Topic modeling

Prepare input data

Follow the steps below to run topic_modeling on Terra.

Prepare your count matrix. Cumulus currently supports the following formats: ‘zarr’, ‘h5ad’, ‘loom’, ‘10x’, ‘mtx’, ‘csv’, ‘tsv’ and ‘fcs’ (for flow/mass cytometry data) formats
Upload your count matrix to the workspace.
Example:
gsutil cp /foo/bar/projects/dataset.h5ad gs://fc-e0000000-0000-0000-0000-000000000000/
where /foo/bar/projects/dataset.h5ad is the path to your dataset on your local machine, and gs://fc-e0000000-0000-0000-0000-000000000000/ is the Google bucket destination.
Import topic_modeling workflow to your workspace.

See the Terra documentation for adding a workflow. The cumulus workflow is under Broad Methods Repository with name “cumulus/topic_modeling”.

Moreover, in the workflow page, click the Export to Workspace... button, and select the workspace to which you want to export topic_modeling workflow in the drop-down menu.
In your workspace, open topic_modeling in WORKFLOWS tab. Select Run workflow with inputs defined by file paths as below

and click the SAVE button.

Inputs for the topic_modeling workflow are described below. Required inputs are in bold.

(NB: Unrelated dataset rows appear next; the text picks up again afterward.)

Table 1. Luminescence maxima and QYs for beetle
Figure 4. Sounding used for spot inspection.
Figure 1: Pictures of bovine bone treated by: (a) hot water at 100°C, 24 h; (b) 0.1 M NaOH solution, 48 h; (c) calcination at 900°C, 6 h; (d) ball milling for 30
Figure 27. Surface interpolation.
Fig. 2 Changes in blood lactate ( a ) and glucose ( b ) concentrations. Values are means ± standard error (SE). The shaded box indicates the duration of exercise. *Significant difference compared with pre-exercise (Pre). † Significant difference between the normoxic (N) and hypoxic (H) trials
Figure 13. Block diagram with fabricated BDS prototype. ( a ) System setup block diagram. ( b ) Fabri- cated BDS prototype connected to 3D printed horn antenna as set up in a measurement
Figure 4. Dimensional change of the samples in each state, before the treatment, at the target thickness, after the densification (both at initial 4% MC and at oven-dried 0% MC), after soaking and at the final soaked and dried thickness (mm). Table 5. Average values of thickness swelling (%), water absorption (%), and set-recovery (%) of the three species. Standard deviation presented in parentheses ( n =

Name	Description	Example	Default
input_file	Google bucket URL of the input count matrix.	“gs://fc-e0000000-0000-0000-0000-000000000000/my_dataset.h5ad”
number_of_topics	Array of number of topics.	[10,15,20]
prefix_exclude	Comma separated list of features to exclude that start with prefix.	“mt-,Rpl,Rps”	“mt-,Rpl,Rps”
min_percent_expressed	Exclude features expressed below min_percent.	2
max_percent_expressed	Exclude features expressed below min_percent.	98
random_number_seed	Random number seed for reproducibility.	0	0

Name	Type	Description
coherence_plot	File	Plot of coherence scores vs. number of topics
perplexity_plot	File	Plot of perplexity values vs. number of topics
cell_scores	Array[File]	Topic by cells (one file for each topic number)
feature_topics	Array[File]	Topic by features (one file for each topic number)
report	Array[File]	HTML visualization report (one file for each topic number)
stats	Array[File]	Computed coherence and perplexity (one file for each topic number)
model	Array[File]	Serialized LDA model (one file for each topic number)
corpus	File	Serialized corpus
dictionary	File	Serialized dictionary